К книге
Модернизм. Соблазн ереси: от Бодлера до Беккета и далееЧасть вторая. Классики Глава III. Живопись и скульптура. Нежданное безумие. Анархисты и авторитаристы
21%
Часть вторая. Классики Глава III. Живопись и скульптура. Нежданное безумие. Анархисты и авторитаристы
16

1

В то время как Великая война продолжала свой убийственный марш, модернисты, по горло сытые военно-политическим диктатом, подчинившим себе их жизни и убивавшим их товарищей, определяли ситуацию одним-единственным словом: «безумие». В самом деле, кое-кто из британцев разделял чувства, выраженные в надписи, выбитой на лондонском памятнике героине войны Эдит Кэвелл, сестре милосердия, расстрелянной немцами в 1915 году за то, что она помогла британским солдатам бежать за линию фронта: «Патриотизм — это еще не всё. Мне надо, чтобы у меня в сердце не было ненависти». В самом деле, кое-кто из немцев, презрев общепринятый лозунг: «Боже, покарай Англию!» — поддерживал связь с друзьями из числа исконных «врагов», посылая им письма из нейтральных стран. Но эти островки цивилизации никак не влияли на политику. Официальным политическим курсом по обе стороны от линии фронта был шовинизм, поощряемый и утверждаемый цензурой, приукрашенный благочестивыми речами о богоданной миссии и богоданной поддержке. Когда безумие прекратилось, Фрейд саркастически заметил, что каждый из противников привлек в союзники Бога, и эти несовместимые претензии плохо отразились на Его репутации.

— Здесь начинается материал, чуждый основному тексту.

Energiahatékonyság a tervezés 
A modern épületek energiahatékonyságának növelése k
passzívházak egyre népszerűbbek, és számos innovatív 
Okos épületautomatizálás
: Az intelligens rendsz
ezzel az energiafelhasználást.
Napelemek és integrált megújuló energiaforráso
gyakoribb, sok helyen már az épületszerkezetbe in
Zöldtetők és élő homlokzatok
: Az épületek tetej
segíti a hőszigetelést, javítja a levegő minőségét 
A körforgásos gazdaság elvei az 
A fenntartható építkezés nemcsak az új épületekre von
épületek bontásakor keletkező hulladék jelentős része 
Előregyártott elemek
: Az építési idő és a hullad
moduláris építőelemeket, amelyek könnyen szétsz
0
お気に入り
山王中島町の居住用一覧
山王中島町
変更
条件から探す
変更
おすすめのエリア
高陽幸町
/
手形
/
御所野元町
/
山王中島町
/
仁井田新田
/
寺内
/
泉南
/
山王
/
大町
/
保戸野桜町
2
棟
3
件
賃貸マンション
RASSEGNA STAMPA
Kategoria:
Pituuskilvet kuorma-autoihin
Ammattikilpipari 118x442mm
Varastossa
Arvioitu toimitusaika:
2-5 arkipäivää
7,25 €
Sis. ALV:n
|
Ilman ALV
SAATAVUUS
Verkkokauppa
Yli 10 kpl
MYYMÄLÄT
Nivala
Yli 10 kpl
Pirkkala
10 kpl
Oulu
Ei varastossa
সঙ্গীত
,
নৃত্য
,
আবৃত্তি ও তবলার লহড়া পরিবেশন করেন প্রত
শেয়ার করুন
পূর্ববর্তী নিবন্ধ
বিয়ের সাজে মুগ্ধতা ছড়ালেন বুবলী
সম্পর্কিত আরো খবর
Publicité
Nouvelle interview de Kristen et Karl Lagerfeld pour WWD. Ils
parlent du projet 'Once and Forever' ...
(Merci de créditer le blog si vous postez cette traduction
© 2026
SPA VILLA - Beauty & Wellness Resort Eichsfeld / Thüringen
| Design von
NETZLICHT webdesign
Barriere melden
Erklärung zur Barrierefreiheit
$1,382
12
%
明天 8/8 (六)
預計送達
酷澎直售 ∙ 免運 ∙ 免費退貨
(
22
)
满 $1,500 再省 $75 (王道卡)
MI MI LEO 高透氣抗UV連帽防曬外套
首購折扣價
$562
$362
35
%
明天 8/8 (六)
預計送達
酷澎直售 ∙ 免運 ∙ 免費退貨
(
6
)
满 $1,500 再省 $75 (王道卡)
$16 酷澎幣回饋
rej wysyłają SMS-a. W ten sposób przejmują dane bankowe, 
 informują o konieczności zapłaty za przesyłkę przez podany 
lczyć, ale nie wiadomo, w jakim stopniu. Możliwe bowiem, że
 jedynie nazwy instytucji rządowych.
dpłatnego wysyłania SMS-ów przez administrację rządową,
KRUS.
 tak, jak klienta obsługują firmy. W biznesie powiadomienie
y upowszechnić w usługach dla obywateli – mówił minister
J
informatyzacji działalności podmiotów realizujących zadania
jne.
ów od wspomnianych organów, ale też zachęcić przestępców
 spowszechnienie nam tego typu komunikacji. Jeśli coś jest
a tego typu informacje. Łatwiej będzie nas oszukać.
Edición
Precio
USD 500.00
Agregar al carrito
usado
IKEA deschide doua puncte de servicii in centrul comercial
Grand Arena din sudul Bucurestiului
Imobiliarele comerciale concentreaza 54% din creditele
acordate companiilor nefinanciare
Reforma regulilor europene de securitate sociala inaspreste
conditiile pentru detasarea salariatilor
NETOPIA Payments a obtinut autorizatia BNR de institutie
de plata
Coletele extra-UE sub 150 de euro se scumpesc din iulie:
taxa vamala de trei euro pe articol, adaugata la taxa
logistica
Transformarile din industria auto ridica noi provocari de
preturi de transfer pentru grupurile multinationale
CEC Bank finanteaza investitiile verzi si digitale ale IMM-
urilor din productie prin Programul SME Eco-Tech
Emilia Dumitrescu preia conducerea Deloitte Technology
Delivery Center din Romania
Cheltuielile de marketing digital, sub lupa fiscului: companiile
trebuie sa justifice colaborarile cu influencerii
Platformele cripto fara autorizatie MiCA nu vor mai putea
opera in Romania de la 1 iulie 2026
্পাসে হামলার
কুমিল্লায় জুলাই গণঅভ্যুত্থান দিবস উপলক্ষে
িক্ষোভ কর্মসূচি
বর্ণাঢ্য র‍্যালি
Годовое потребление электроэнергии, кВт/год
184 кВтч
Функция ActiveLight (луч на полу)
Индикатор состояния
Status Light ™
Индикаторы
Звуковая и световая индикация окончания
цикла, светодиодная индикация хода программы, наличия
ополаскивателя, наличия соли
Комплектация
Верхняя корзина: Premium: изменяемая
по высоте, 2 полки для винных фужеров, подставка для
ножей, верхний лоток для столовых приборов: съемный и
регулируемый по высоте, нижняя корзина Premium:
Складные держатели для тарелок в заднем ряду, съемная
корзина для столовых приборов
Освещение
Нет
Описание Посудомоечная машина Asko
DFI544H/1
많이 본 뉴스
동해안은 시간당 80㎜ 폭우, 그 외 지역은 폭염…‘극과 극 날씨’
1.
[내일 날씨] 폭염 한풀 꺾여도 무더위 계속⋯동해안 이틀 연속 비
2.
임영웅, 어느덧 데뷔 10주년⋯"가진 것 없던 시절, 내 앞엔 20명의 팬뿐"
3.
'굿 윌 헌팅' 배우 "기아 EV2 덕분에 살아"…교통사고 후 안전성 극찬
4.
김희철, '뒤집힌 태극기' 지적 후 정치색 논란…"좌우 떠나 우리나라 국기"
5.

В этой ядовитой атмосфере зародилось и в течение некоторого времени процветало эпатажное антихудожественное направление — дадаизм. Вопрос «кто придумал это смехотворное имя — “Дада”?» так и не нашел удовлетворительного ответа, что само по себе полностью отвечает тому сумбуру, в котором существовало это не-движение. Несмотря на его революционность, у него имелись свои предвестники. Среди наиболее известных протодадаистов числились Джорджо де Кирико и гораздо более радикальный Марсель Дюшан, который в одиночку продемонстрировал, насколько далеко может зайти антихудожник, придумывающий новые формы искусства ради того, чтобы его убить — или, во всяком случае, попытаться это сделать[37].

Дадаистская программа — если ее можно так называть — была проста и категорически негативна. Румынский поэт-полиглот Тристан Тцара, самый рьяный среди приверженцев дадаизма, заявил открытым текстом: «Зачатки дадаизма были откровениями не искусства, а отвращения» (93). Глашатаи течения пришли к выводу, что все художники, включая самых бескомпромиссных противников режима, изменили своему бунтарскому призванию, сотрудничая с буржуазными эксплуататорами и филистерами. «Дадаист, — писал в 1920 году, вспоминая эпоху военных лет, еще один из основателей движения, берлинский поэт Рихард Хюльзенбек, — считает своим долгом восстать против искусства, поскольку видит насквозь его лживые претензии стать оплотом морали» (94). По убеждению дадаистов, суть искусства скомпрометирована настолько, что оно уже не может служить очищению, улучшению и обновлению. Поэтому его надо разрушить.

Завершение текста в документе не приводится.